■ Blocco di testo

::::::

Abbiamo detto, nella prefazione, che, lungi dal rappresentare di fronte alla Chiesa la critica indipendente moderna, l'abate Turmel era restato ai peggiori errori di una critica oggi priva di reputazione. Così constateremo nei suoi libri il ritorno alle più basse, alle più piatte, alle più risibili interpretazioni del razionalismo tedesco dell'anno 1800 circa, ciò nel pieno misconoscimento e persino nella assoluta ignoranza delle più elementari acquisizioni della storia comparata delle religioni.

Nel corso dell'esposizione che dà delle origini della Messa, [9] egli espone come essa sia nata da un semplice pasto collettivo. La sostanza della teoria non è nuova; è per ringiovanirla che si è messo alla scuola del vecchio razionalismo tedesco.

::::::

■ Dati forniti
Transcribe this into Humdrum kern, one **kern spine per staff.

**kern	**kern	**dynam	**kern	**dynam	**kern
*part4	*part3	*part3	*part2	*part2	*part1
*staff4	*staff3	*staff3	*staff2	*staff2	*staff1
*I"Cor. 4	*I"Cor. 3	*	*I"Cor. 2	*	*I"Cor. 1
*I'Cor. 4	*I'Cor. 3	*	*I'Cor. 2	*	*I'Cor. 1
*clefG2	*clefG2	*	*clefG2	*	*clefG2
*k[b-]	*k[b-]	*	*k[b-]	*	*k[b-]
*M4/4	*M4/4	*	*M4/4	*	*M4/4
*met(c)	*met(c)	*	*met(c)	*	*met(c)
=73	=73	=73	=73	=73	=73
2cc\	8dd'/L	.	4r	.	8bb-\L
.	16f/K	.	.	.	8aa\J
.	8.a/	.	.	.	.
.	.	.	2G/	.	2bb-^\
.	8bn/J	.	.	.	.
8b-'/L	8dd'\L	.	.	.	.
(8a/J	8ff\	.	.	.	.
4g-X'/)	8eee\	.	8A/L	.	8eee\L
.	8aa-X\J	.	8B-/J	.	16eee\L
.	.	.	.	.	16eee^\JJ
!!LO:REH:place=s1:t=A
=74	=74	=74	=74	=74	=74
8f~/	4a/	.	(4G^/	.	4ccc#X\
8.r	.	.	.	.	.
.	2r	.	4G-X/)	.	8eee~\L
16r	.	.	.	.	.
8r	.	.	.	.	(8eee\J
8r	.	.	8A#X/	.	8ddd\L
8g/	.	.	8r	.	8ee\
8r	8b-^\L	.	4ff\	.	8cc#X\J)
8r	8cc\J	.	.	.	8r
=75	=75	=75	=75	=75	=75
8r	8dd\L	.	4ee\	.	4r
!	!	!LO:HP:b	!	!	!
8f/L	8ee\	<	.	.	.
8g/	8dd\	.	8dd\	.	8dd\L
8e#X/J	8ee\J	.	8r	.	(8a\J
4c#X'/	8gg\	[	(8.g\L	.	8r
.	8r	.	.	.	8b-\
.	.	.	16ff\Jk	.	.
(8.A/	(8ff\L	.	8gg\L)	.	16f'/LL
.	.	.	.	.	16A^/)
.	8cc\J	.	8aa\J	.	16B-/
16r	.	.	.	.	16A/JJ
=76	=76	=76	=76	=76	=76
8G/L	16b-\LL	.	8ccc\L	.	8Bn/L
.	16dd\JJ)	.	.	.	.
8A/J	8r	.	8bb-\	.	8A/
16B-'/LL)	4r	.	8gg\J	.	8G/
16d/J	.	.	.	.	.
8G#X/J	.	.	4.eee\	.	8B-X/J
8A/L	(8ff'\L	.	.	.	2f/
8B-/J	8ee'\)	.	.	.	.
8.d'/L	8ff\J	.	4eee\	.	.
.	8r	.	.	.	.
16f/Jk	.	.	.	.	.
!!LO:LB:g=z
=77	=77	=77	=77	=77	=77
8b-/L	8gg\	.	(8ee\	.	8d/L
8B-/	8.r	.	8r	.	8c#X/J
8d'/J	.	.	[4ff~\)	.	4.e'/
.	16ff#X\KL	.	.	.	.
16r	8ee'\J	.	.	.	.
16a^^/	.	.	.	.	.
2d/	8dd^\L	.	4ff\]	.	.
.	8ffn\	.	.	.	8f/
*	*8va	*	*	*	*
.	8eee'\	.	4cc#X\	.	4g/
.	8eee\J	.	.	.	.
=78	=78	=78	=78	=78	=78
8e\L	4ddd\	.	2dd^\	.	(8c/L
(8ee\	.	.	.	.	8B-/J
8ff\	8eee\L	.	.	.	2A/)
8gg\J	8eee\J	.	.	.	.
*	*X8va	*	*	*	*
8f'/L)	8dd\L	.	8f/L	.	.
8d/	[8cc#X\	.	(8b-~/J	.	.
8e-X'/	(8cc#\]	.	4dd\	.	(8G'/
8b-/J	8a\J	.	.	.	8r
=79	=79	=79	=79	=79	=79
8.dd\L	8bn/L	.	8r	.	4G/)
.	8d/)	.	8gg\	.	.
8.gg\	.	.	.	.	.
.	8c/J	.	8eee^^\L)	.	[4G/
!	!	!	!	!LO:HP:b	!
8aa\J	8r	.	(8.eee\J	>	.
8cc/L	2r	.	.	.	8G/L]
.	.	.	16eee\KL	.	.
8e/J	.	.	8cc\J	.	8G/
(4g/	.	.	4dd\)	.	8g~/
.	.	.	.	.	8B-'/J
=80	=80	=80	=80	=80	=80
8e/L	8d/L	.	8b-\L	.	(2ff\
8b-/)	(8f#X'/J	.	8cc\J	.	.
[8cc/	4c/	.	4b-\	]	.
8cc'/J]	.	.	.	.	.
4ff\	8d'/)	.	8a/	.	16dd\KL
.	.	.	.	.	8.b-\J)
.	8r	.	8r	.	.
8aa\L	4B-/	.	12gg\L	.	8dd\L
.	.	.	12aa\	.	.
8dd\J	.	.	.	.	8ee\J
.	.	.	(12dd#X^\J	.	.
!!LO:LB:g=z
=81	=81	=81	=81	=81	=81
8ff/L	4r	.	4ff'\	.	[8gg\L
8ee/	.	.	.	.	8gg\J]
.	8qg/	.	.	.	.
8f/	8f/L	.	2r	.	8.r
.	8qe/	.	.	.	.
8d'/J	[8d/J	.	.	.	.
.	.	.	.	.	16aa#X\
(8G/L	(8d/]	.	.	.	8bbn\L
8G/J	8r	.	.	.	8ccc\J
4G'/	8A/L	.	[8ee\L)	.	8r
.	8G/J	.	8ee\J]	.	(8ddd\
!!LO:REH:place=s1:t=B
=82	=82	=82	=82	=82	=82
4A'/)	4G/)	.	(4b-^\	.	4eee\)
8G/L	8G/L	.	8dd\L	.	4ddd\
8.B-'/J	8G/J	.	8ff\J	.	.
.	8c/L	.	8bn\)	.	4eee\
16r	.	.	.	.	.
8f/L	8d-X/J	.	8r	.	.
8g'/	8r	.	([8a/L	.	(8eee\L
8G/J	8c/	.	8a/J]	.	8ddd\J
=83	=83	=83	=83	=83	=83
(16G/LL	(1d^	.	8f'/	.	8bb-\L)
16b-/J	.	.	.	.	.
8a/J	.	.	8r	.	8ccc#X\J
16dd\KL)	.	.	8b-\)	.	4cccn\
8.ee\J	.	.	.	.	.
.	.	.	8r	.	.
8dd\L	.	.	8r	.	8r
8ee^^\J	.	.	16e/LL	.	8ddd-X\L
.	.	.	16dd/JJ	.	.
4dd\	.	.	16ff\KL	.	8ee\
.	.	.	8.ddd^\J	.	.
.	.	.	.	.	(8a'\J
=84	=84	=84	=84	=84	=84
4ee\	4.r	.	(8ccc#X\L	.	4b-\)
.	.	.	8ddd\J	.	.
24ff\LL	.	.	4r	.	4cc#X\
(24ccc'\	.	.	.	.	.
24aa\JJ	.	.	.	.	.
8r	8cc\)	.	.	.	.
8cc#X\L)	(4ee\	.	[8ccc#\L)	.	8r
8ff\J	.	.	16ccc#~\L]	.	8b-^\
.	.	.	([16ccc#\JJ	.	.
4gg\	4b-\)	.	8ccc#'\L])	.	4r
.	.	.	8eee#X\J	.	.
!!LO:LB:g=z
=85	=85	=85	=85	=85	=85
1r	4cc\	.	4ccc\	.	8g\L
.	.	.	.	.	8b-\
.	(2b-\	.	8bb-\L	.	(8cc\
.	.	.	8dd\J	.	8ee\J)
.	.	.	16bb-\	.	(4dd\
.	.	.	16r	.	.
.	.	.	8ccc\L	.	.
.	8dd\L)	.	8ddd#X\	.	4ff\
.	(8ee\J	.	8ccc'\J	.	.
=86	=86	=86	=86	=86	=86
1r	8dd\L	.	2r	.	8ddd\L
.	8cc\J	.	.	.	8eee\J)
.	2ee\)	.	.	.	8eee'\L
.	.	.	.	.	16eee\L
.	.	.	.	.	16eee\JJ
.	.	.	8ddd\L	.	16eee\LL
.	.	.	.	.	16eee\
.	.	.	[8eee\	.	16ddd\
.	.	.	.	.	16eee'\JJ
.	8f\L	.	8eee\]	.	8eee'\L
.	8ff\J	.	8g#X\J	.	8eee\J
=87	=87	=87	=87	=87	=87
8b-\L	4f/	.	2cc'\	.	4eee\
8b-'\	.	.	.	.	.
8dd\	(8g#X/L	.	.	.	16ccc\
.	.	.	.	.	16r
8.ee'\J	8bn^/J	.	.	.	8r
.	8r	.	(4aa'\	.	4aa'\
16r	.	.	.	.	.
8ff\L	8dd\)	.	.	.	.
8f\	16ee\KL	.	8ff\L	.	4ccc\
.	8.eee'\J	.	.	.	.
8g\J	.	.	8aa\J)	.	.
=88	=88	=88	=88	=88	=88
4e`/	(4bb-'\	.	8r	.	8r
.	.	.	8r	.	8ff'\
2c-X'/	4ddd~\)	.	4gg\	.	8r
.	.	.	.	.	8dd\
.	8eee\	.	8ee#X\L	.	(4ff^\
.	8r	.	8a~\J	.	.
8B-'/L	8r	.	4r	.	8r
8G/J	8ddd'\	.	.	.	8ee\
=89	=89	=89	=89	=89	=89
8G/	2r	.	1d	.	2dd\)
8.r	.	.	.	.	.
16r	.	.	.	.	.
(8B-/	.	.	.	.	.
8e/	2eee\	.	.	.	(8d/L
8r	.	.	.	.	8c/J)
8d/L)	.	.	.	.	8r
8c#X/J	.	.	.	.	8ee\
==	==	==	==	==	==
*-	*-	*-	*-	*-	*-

::::::

■ Consegna
Ricopia fedelmente il passo del testo sull'abate Turmel: comincia dalle parole "Nel corso dell'esposizione" e fermati dopo "vecchio razionalismo tedesco.".

■ Risultato
Nel corso dell'esposizione che dà delle origini della Messa, [9] egli espone come essa sia nata da un semplice pasto collettivo. La sostanza della teoria non è nuova; è per ringiovanirla che si è messo alla scuola del vecchio razionalismo tedesco.